**What you are asked to do**: Please find each line in the rows below that contains the word "detail", and copy every such line.

--------------------

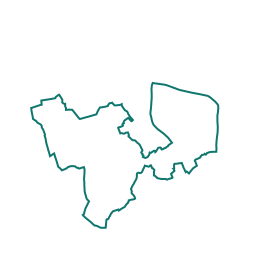 Long Ho, Vĩnh Long, Vietnam, rotated 55°
{"feature_id": "81297802B86807381296423", "entity_name": "Long Ho", "entity_type": "district", "adm_level": 2, "iso_a3": "VNM", "parent_name": "Vietnam", "parent_adm1": "Vĩnh Long", "projection": "mercator", "projection_center": [105.971, 10.232], "detail": "fine", "context": "isolated", "style": "outline", "palette": "teal", "viewbox_px": 256, "rotation_deg": 55, "n_neighbors": 0, "source": "geoboundaries", "source_scale": "gbopen_adm2", "svg_char_len": 5944}
<svg xmlns="http://www.w3.org/2000/svg" viewBox="0 0 256 256"><g transform="rotate(55 128 128)"><path d="M105.3,81.9L106.4,83.5L107.2,84.4L109.2,86.1L109.8,86.6L112.7,88.4L116.2,90.8L119.2,93.1L120.5,94.3L121.5,95.0L125.6,98.4L127.3,100.0L128.5,101.0L129.8,101.8L130.5,102.1L131.8,102.5L135.0,103.9L137.0,104.6L139.6,105.2L140.4,105.2L141.3,105.1L141.8,105.0L144.4,104.6L146.1,104.3L152.7,102.1L154.0,101.8L158.5,100.8L159.2,100.7L159.8,100.7L163.0,100.5L163.7,100.5L165.3,100.4L165.3,104.6L165.4,105.0L165.8,105.6L165.7,106.7L165.7,107.5L165.9,108.4L165.5,109.6L165.3,111.4L165.1,112.3L164.8,112.8L163.5,112.5L163.1,112.4L162.9,112.5L162.6,112.7L162.2,113.2L161.9,113.8L161.7,114.5L161.7,115.0L161.8,115.2L162.1,115.8L163.0,117.9L163.2,118.3L163.4,118.9L163.4,119.4L162.7,119.0L162.4,119.0L162.1,119.1L161.6,119.8L161.5,120.0L161.5,120.3L161.5,123.3L161.2,123.8L160.5,124.3L161.0,124.9L161.5,125.3L161.9,125.8L162.4,126.7L162.7,127.6L162.9,128.4L163.0,128.9L162.8,129.5L162.5,130.9L162.1,131.3L161.6,131.6L160.9,132.0L160.3,132.4L159.6,131.2L158.2,131.6L157.8,131.0L156.0,131.3L155.7,131.2L155.4,130.8L155.0,129.5L154.7,129.0L154.2,128.9L150.3,128.3L149.0,128.1L147.9,128.1L144.7,129.0L142.7,129.2L142.2,129.4L141.9,129.7L141.1,130.6L140.9,131.0L140.5,131.4L136.9,132.0L135.4,132.4L134.9,132.3L134.7,132.1L134.5,131.5L134.3,131.3L134.1,131.2L131.6,130.6L130.8,132.0L130.7,132.5L130.5,134.2L130.3,134.6L129.9,135.1L128.8,135.9L128.3,136.6L128.0,137.4L122.3,136.0L122.1,135.9L122.1,135.6L122.3,134.7L122.6,134.1L123.2,131.8L123.2,130.8L122.1,130.5L121.8,130.4L121.6,130.2L121.5,129.7L121.7,129.0L121.7,128.6L120.9,128.5L120.0,127.1L119.9,126.6L119.8,122.7L119.9,122.0L124.2,121.4L124.4,121.3L124.5,120.5L124.3,119.4L119.9,119.9L116.9,119.8L116.3,119.7L115.0,119.3L114.1,119.3L113.0,119.6L112.6,119.9L111.5,120.4L111.0,120.4L106.3,120.3L105.8,120.1L104.9,119.5L104.8,120.4L104.2,122.0L102.8,124.5L102.0,125.7L101.5,126.1L101.3,126.2L98.1,126.5L98.0,127.3L97.8,127.9L97.3,128.4L97.2,128.7L97.2,128.9L97.3,129.6L97.5,130.5L97.8,131.0L98.2,131.4L98.4,131.8L98.4,132.1L97.2,135.1L95.8,138.0L95.1,139.1L95.6,140.5L97.0,143.3L98.7,146.1L98.2,147.5L95.8,154.5L94.8,157.2L94.1,159.3L93.0,162.3L92.8,162.4L91.1,162.6L81.1,163.2L79.8,164.9L79.3,165.5L77.6,168.4L76.5,167.6L75.9,167.3L74.6,167.1L73.9,166.9L73.2,166.4L72.5,165.7L72.2,165.6L72.1,165.9L71.8,166.3L70.1,167.1L69.7,167.2L69.0,167.0L68.3,166.5L67.6,165.8L67.1,165.6L66.1,165.5L61.2,165.3L61.1,165.5L61.1,167.3L61.1,169.0L61.2,169.3L61.3,169.6L61.8,170.3L61.7,171.0L61.4,171.5L59.9,174.8L56.6,181.5L55.8,183.3L59.4,185.4L59.1,185.8L56.1,195.9L59.5,197.6L63.9,199.5L66.1,200.6L67.7,200.0L68.3,199.9L68.9,199.4L69.9,199.2L71.1,199.2L71.6,199.1L72.0,199.0L73.9,198.0L74.3,197.8L75.2,197.5L75.9,197.4L76.6,197.4L78.1,198.3L78.8,198.4L80.6,198.4L81.6,198.7L85.6,199.7L86.1,200.1L86.4,200.7L88.2,201.2L89.2,201.5L92.5,203.1L94.7,204.0L96.9,204.7L99.9,205.8L104.1,207.2L106.4,208.0L106.4,204.7L106.5,203.1L109.8,204.2L114.8,205.7L117.7,206.7L119.0,207.2L119.3,207.3L119.9,207.3L120.5,207.2L121.3,206.9L123.8,206.5L124.8,206.4L125.7,202.4L125.8,201.2L125.6,199.5L126.5,196.7L127.8,194.7L128.7,193.9L128.9,193.5L129.2,193.4L129.5,193.1L130.7,192.9L131.1,192.7L131.6,192.4L132.1,191.7L132.9,191.6L133.1,191.4L133.5,190.5L134.7,186.6L136.2,187.0L137.2,187.5L138.3,188.3L140.0,189.6L140.7,190.1L142.0,191.2L145.3,193.8L146.8,194.5L149.8,196.6L153.0,198.5L153.9,199.2L155.0,199.8L157.0,200.7L157.9,201.0L159.4,201.4L162.1,202.4L162.9,202.4L163.7,202.3L164.7,202.1L165.7,202.0L167.3,205.0L167.6,205.4L169.3,208.7L171.3,211.3L173.2,213.4L173.3,214.9L175.3,214.7L177.9,214.1L183.4,212.5L186.8,211.8L188.9,211.2L189.2,210.6L189.7,210.2L190.6,209.5L191.1,209.2L193.9,207.7L194.8,206.6L196.9,203.5L191.6,199.0L190.7,198.0L190.6,197.6L191.1,196.9L191.2,196.5L191.1,196.1L190.9,195.7L189.9,194.0L189.7,193.3L189.2,192.4L188.6,191.5L188.0,189.5L187.6,188.0L189.3,182.6L190.4,182.8L190.4,179.3L190.7,176.3L190.7,175.7L189.7,173.5L189.6,172.9L189.5,171.7L189.4,171.2L188.9,170.9L188.8,169.8L187.7,168.9L188.7,166.2L189.3,165.1L189.8,163.8L189.9,163.4L189.9,162.9L189.8,162.6L189.1,162.3L187.5,162.0L185.7,162.0L184.7,162.3L183.8,162.4L183.2,162.3L182.2,161.3L181.6,161.0L180.0,160.7L179.7,160.5L178.5,158.6L177.4,156.4L177.1,155.4L176.2,153.9L175.4,152.1L174.4,150.2L173.4,149.1L172.9,148.6L171.1,147.4L170.4,146.5L170.4,145.9L170.5,145.4L170.8,145.0L172.1,143.5L172.2,143.1L172.2,142.6L172.2,142.3L171.7,141.2L169.7,137.7L168.9,136.3L168.5,135.8L170.0,134.6L170.2,134.3L170.4,134.1L171.5,133.4L171.6,133.0L171.5,131.3L171.7,130.6L171.9,130.5L173.1,131.1L173.9,131.0L174.2,131.1L174.4,131.3L174.6,131.3L174.9,131.2L175.4,130.7L175.7,130.6L176.6,130.7L176.9,130.6L177.2,130.5L177.5,130.5L178.0,130.9L179.0,132.1L179.8,132.6L180.4,132.9L180.7,133.1L181.3,133.8L181.5,133.9L182.0,133.9L183.0,133.2L184.1,133.1L184.5,133.0L184.9,132.7L185.4,132.7L185.8,132.8L188.3,130.5L189.2,129.5L190.9,127.0L191.4,126.3L192.3,126.0L192.5,125.9L192.7,125.5L192.9,124.5L194.3,120.4L194.2,120.1L193.3,119.7L190.9,119.2L190.2,119.0L189.8,114.6L189.7,114.5L188.4,114.4L188.1,114.1L188.0,113.7L187.9,113.7L187.4,113.9L187.5,113.5L187.4,113.3L184.6,111.4L184.1,110.8L184.0,110.5L185.5,108.0L186.0,106.9L187.5,104.0L189.1,104.4L192.7,105.3L194.4,105.5L195.4,105.8L197.1,106.0L196.9,105.4L197.2,104.9L197.5,104.8L200.2,104.1L199.2,100.9L198.3,97.7L198.4,93.2L195.8,92.6L195.0,92.3L194.1,92.2L193.1,92.1L192.9,91.8L192.6,90.9L193.3,87.9L193.6,85.7L193.5,85.4L193.1,85.2L192.9,84.9L192.8,84.0L192.5,82.9L192.8,82.3L193.3,81.0L193.3,80.3L193.2,80.0L194.1,79.8L194.4,79.6L194.3,78.8L193.8,77.4L194.2,76.6L194.3,75.7L195.3,73.5L198.1,69.3L196.0,67.6L192.5,65.4L188.8,62.4L182.7,56.9L178.4,53.7L173.9,51.0L169.0,47.6L166.8,45.4L163.6,42.7L161.7,41.5L160.6,41.1L159.5,41.1L156.6,41.4L150.3,43.0L147.5,44.2L141.7,49.6L134.8,56.3L126.3,64.0L114.8,72.0L113.0,73.7L108.0,79.1L105.9,81.4L105.3,81.9Z" fill="none" stroke="#0f766e" stroke-width="2"/></g></svg>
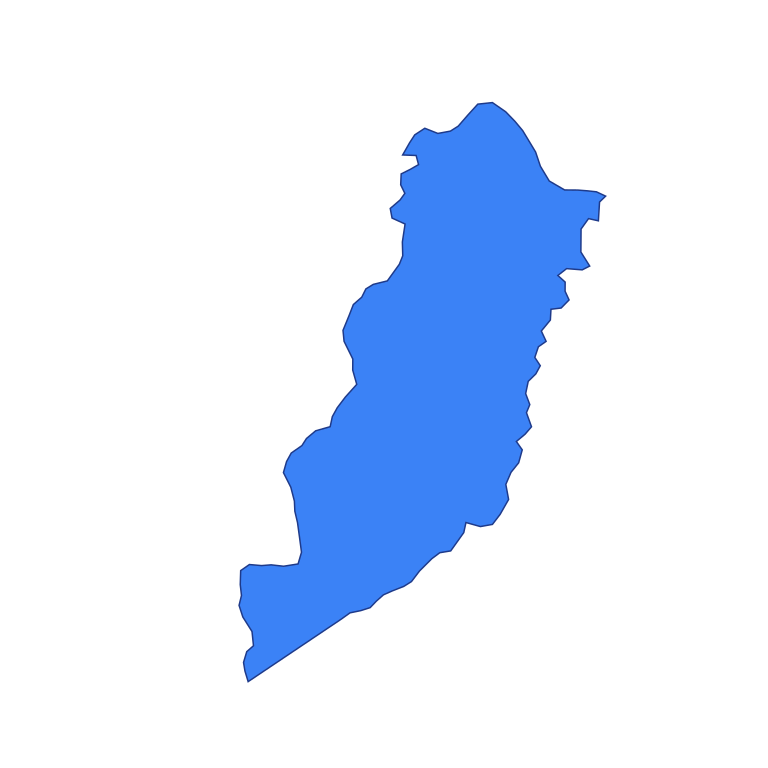 Doutor Camargo, Paraná, Brazil (Mercator projection), rotated 142°
{"feature_id": "56859067B60324698121117", "entity_name": "Doutor Camargo", "entity_type": "district", "adm_level": 2, "iso_a3": "BRA", "parent_name": "Brazil", "parent_adm1": "Paraná", "projection": "mercator", "projection_center": [-52.215, -23.569], "detail": "fine", "context": "isolated", "style": "filled", "palette": "blue", "viewbox_px": 768, "rotation_deg": 142, "n_neighbors": 0, "source": "geoboundaries", "source_scale": "gbopen_adm2", "svg_char_len": 1717}
<svg xmlns="http://www.w3.org/2000/svg" viewBox="0 0 768 768"><g transform="rotate(142 384 384)"><path d="M674.3,233.1L561.9,225.0L551.7,224.6L541.8,219.7L532.6,216.3L523.7,217.6L514.2,218.2L505.0,215.9L492.8,212.3L484.0,211.4L471.1,214.8L453.8,216.9L443.9,216.7L434.2,211.4L412.6,217.8L404.7,224.4L395.8,212.3L385.0,206.6L372.7,209.8L356.9,216.3L349.8,229.9L338.3,236.2L326.4,239.0L315.6,247.0L315.1,257.2L303.6,257.6L294.1,259.5L289.4,273.7L281.8,278.0L278.3,289.2L268.7,297.3L258.1,298.5L249.6,302.2L248.8,312.1L239.4,318.3L230.0,317.8L227.4,328.9L213.5,332.0L206.4,340.1L197.6,334.8L186.4,336.3L184.2,345.6L178.5,352.8L180.2,362.5L169.1,362.5L157.5,351.9L149.3,350.3L147.6,366.8L133.3,384.8L121.0,388.4L114.6,380.6L102.1,394.7L93.7,395.6L98.3,404.7L104.9,411.1L112.0,417.6L122.2,425.7L128.8,442.2L126.7,459.3L121.7,473.5L118.7,498.3L119.1,510.4L120.5,523.5L125.3,539.0L137.8,546.8L152.4,544.3L166.8,541.5L176.0,542.4L187.3,548.3L194.4,560.4L206.4,561.4L215.4,558.3L228.3,553.0L218.0,544.3L221.7,535.6L231.8,537.1L241.1,539.0L248.2,530.7L250.2,521.4L258.1,519.1L271.0,518.5L275.5,509.8L268.9,497.1L282.1,484.6L290.3,473.5L298.2,468.9L317.9,463.2L331.1,469.1L339.7,470.1L348.1,466.1L359.2,465.5L369.1,459.6L383.3,451.5L389.2,442.2L393.2,422.9L400.1,414.2L405.7,400.5L422.5,397.5L435.4,394.1L444.8,390.1L452.7,383.5L466.6,389.2L478.6,388.8L486.6,386.0L499.6,386.7L508.5,382.9L517.8,376.1L521.0,360.0L526.7,346.9L532.6,338.6L537.5,328.0L544.9,315.3L552.6,302.2L562.5,295.1L575.3,302.2L584.3,311.0L592.3,316.3L601.2,324.6L611.8,325.2L620.8,314.4L626.5,305.1L634.5,298.8L638.7,287.3L640.4,270.2L648.0,258.1L656.9,257.6L666.1,251.1L670.3,243.4L674.3,233.1Z" fill="#3b82f6" stroke="#1e3a8a" stroke-width="1.5"/></g></svg>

--------------------

**Output of the task**:
{"feature_id": "81297802B86807381296423", "entity_name": "Long Ho", "entity_type": "district", "adm_level": 2, "iso_a3": "VNM", "parent_name": "Vietnam", "parent_adm1": "Vĩnh Long", "projection": "mercator", "projection_center": [105.971, 10.232], "detail": "fine", "context": "isolated", "style": "outline", "palette": "teal", "viewbox_px": 256, "rotation_deg": 55, "n_neighbors": 0, "source": "geoboundaries", "source_scale": "gbopen_adm2", "svg_char_len": 5944}
{"feature_id": "56859067B60324698121117", "entity_name": "Doutor Camargo", "entity_type": "district", "adm_level": 2, "iso_a3": "BRA", "parent_name": "Brazil", "parent_adm1": "Paraná", "projection": "mercator", "projection_center": [-52.215, -23.569], "detail": "fine", "context": "isolated", "style": "filled", "palette": "blue", "viewbox_px": 768, "rotation_deg": 142, "n_neighbors": 0, "source": "geoboundaries", "source_scale": "gbopen_adm2", "svg_char_len": 1717}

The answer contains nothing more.